Vlaardingen en de Woningwet
Frans W. Assenberg
Met de invoering van de woningwet in 1901 veranderde er niet meteen iets in
Vlaardingen. Men nam kennis van de wet. Ook las men de in 1901
gepubliceerde raadgevingen van mr. D. Hudig aan gemeenten en besturen van
op te richten of reeds bestaande woningbouwverenigingen. Hierin gaf hij tal van
nuttige tips over oprichting en zekerstelling van het kapitaal. Toch duurde het
nog ruim tien jaar voordat een eerste stap op het nieuwe pad van de collectieve
woningbouw werd gezet met de oprichting van Patrimonium.
Musis 116
De Woningwet van 1901 was bedoeld om de woningbouw en
de financiering ervan binnen een wettelijk kader te brengen.

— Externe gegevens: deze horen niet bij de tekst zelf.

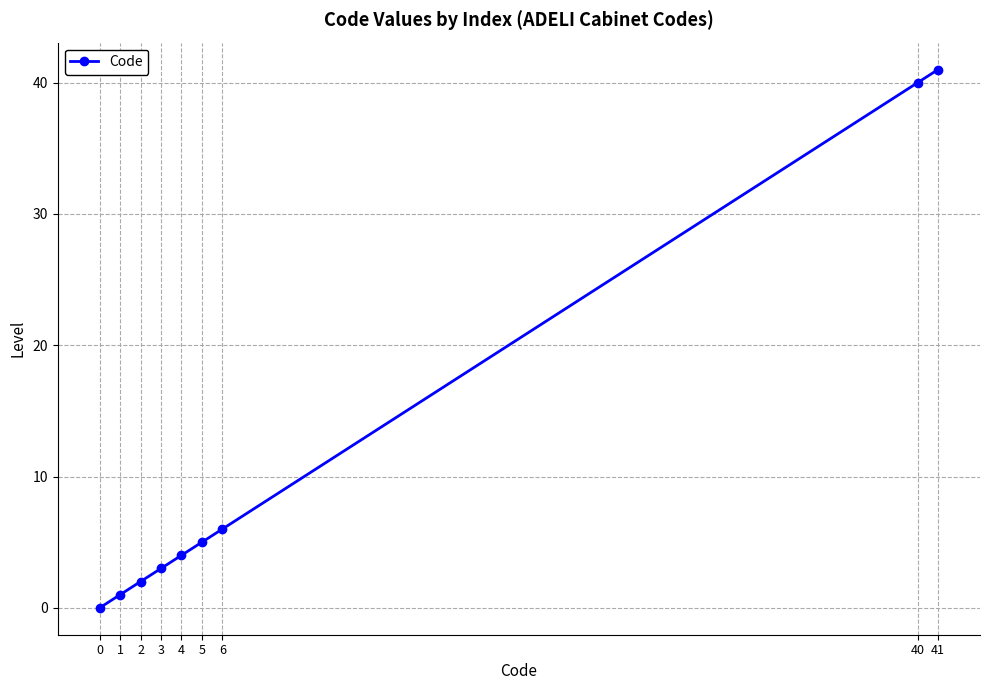

List the labels in order of value, largest first.

41, 40, 6, 5, 4, 3, 2, 1, 0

Volksgezondheid en verbetering van de (minimum)-
woningkwaliteit waren uitgangspunten. Aan de gemeente werd
opgedragen om bouwverordeningen vast stellen. Van woning
bouwverenigingen werd een actieve rol verwacht, waarbij de
nieuwe wet de mogelijkheid opende om deze instellingen met
rijksbijdragen te steunen. De verenigingen zouden er volgens
mr. Hudig voor zorgen dat er betere woningtypen ontstonden.
Hij noemde het uitbannen van 'verderfelijke alcoven' en
bedsteden. Zijn blik was hierbij op een verre toekomst gericht
waar hij sprak van de mogelijkheden voor de corporaties om
niet alleen arbeiders- maar ook dokterswoningen te bouwen.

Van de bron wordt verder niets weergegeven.